Government asked to explain why it unsealed implicating sworn statements
NEW YORK -- Hearst Corp. wants the federal government to explain why it unsealed a sworn statement containing names of players implicated by former Mets clubhouse attendant Kirk Radomski after telling a court the information had to remain secret.
In a four-page brief filed Friday with the 2nd U.S. Circuit Court of Appeals, Hearst said the government "may have been violating the very same sealing order it was defending" when it gave former Senate Majority Leader George Mitchell permission to publish the names of players accused of using performance-enhancing drugs by Radomski. Hearst contends they were the same names contained in the affidavit of IRS Special Agent Jeff Novitzky.
When Novitzky's Dec. 2005 affidavit was initially made public in April, names of the players he implicated were blacked out. Hearst, on behalf of the San Francisco Chronicle and Albany Times Union, went to court in June asking that the complete affidavit be made public.

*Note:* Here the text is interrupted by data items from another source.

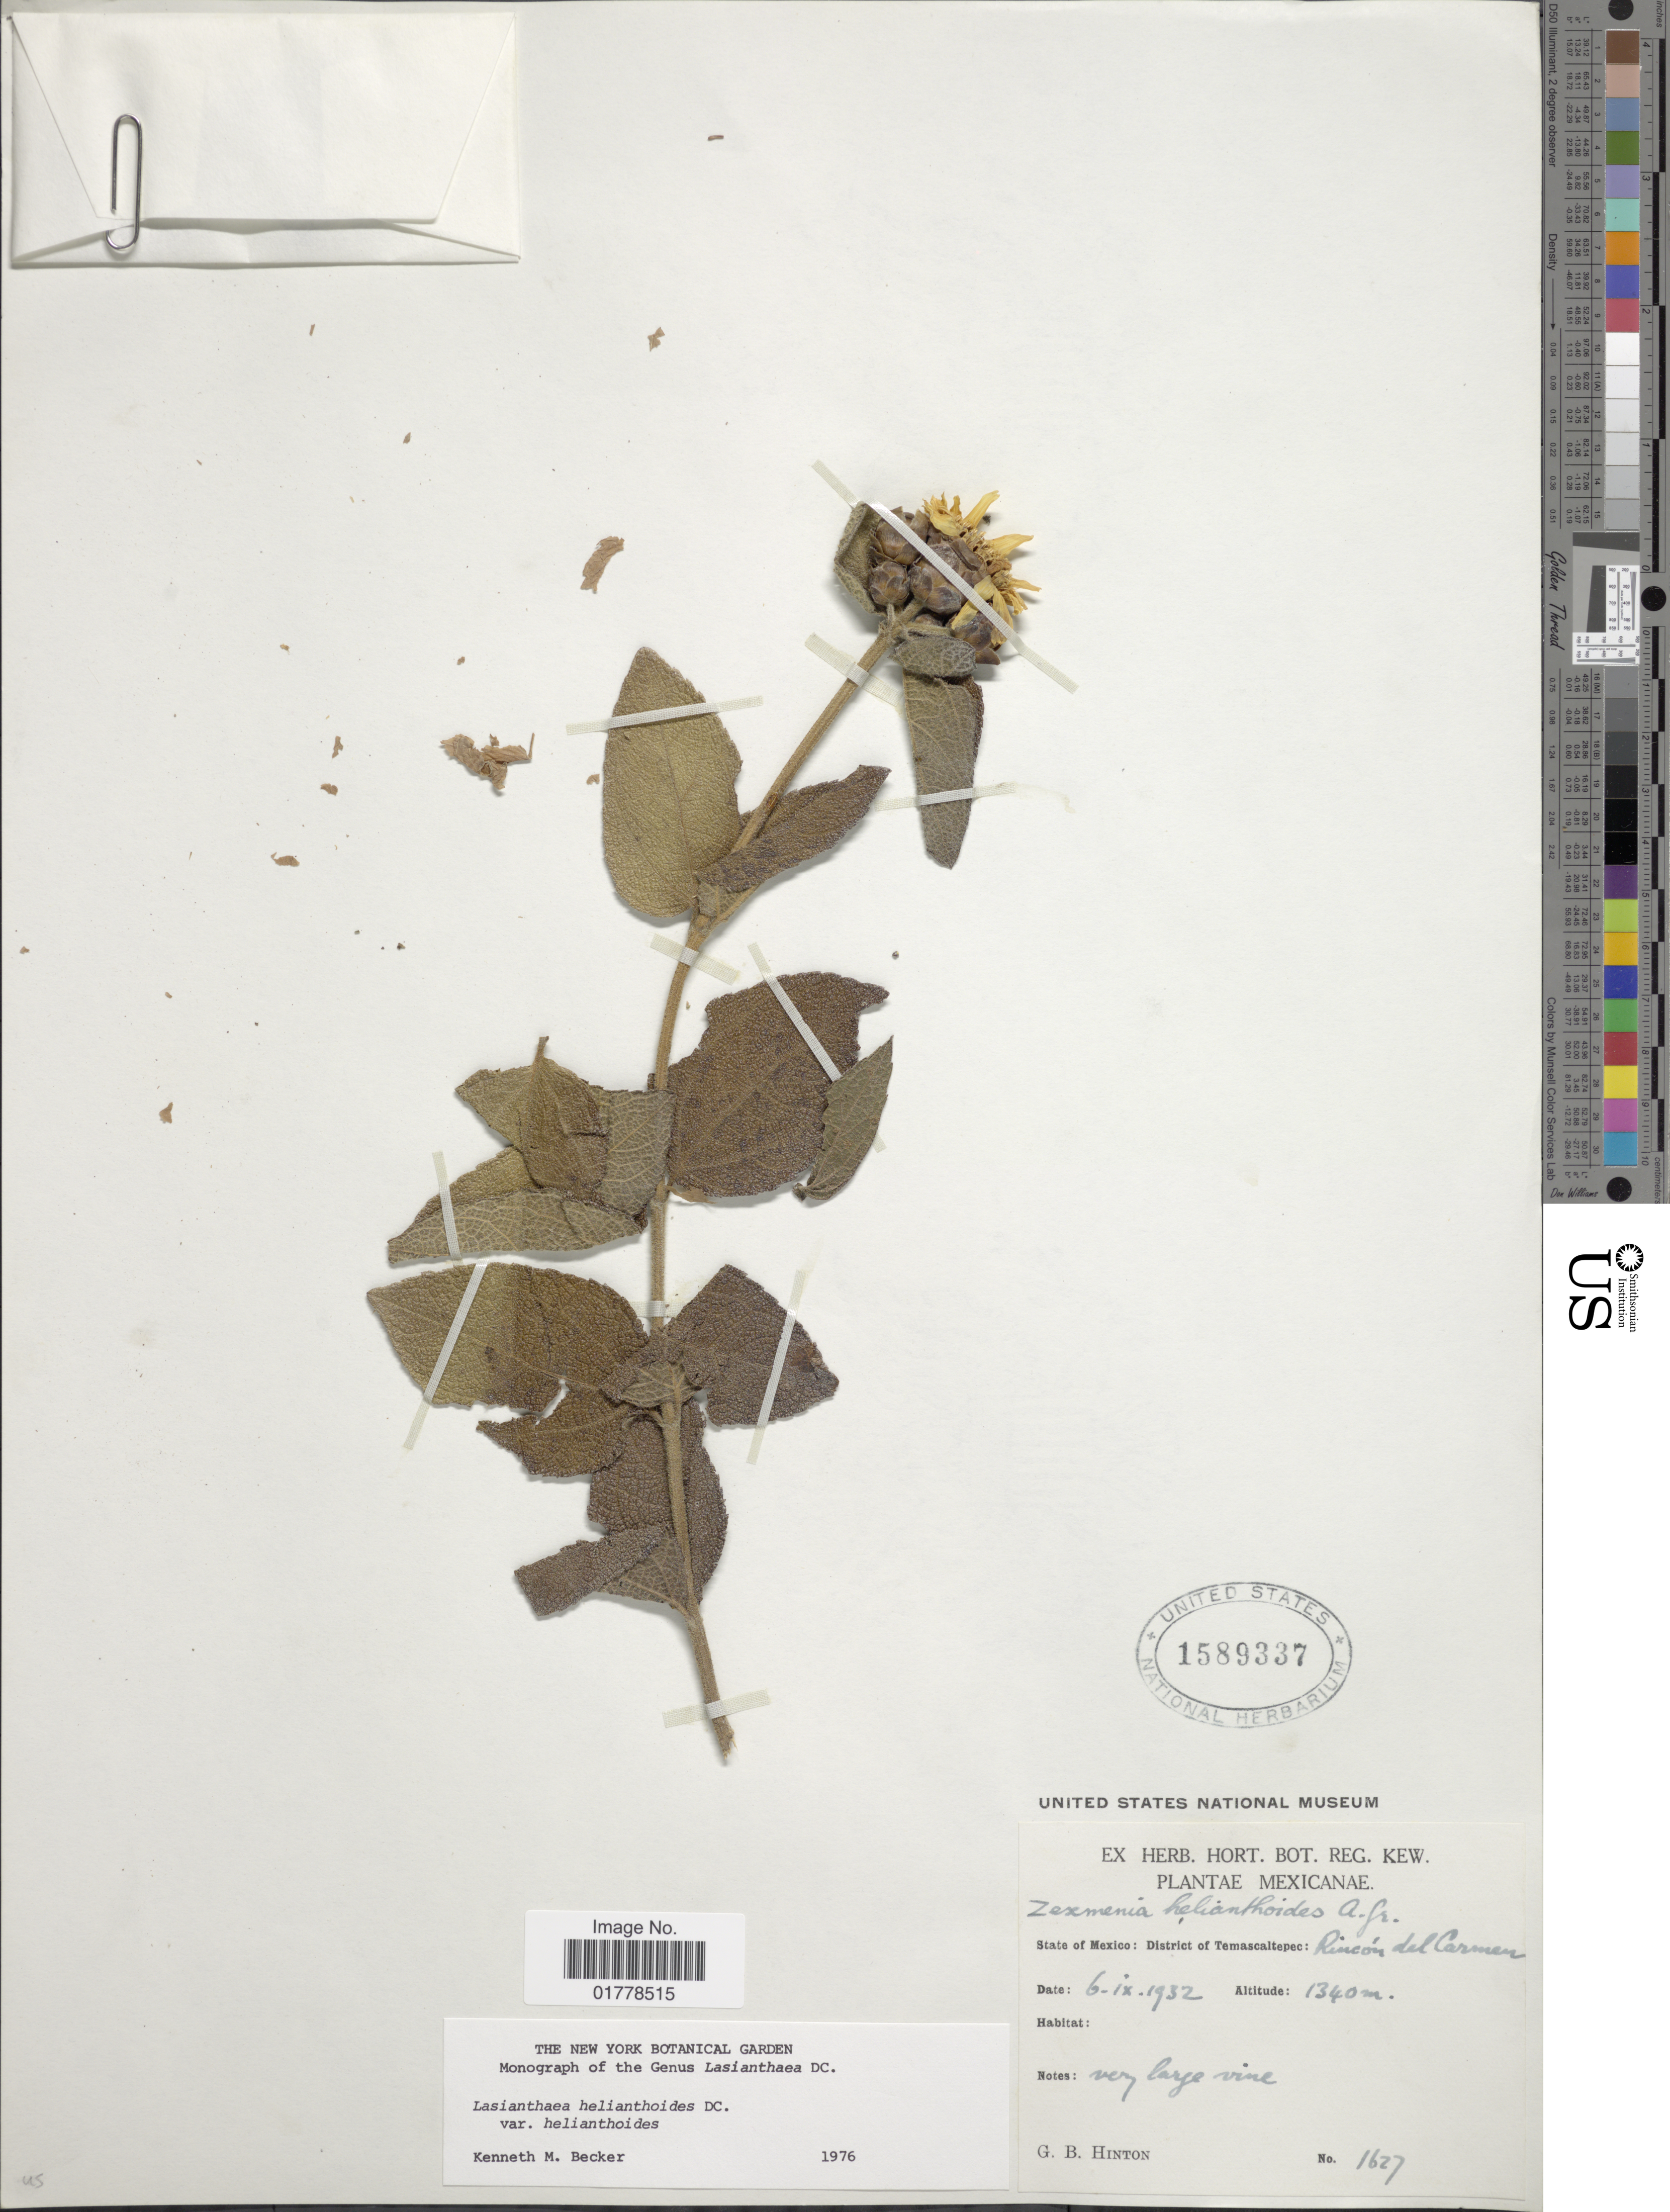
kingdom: Plantae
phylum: Tracheophyta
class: Magnoliopsida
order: Asterales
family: Asteraceae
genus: Lasianthaea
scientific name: Lasianthaea helianthoides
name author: Zucc. & DC.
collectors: G. B. Hinton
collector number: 1627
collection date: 1932-09-06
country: Mexico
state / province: México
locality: State of Mexico: District of Temascaltepec: Rincón del Carmen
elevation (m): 1340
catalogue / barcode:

The U.S. attorney's office in San Francisco and the Major League Baseball Players Association opposed the request, and in September U.S. District Judge Thomas C. Platt in Central Islip ruled there was no public right to the names.
On Dec. 21, eight days after Mitchell's report on drug use in baseball was released, the government unsealed the affidavit. A day earlier, it unsealed another Novitzky affidavit in Arizona involving pitcher Jason Grimsley.
Although the government now says keeping the names secret no longer is necessary because Radomski's cooperation was substantially complete, Hearst said the government told the district court the statement should be kept secret because it needed cooperation of those named in the affidavit.
Hearst and the MLBPA also are upset they never had the chance to respond to the motion to unseal the affidavit.
"This represents yet another instance of the government playing fast and loose with the courts and the rights of others," Hearst said.
Hearst wants the case sent back to district court for the government to explain why it didn't give notice of its motion to unseal and "to account for the disparity between its representations to the court."
"The public's right of access cannot coexist with government efforts to limit or control disclosure of judicial records through means of selective disclosure, much less where premised on representations that cannot be squared with the facts," Hearst said.
Calls to the U.S. attorney's office and a lawyer for the MLBPA were not immediately returned.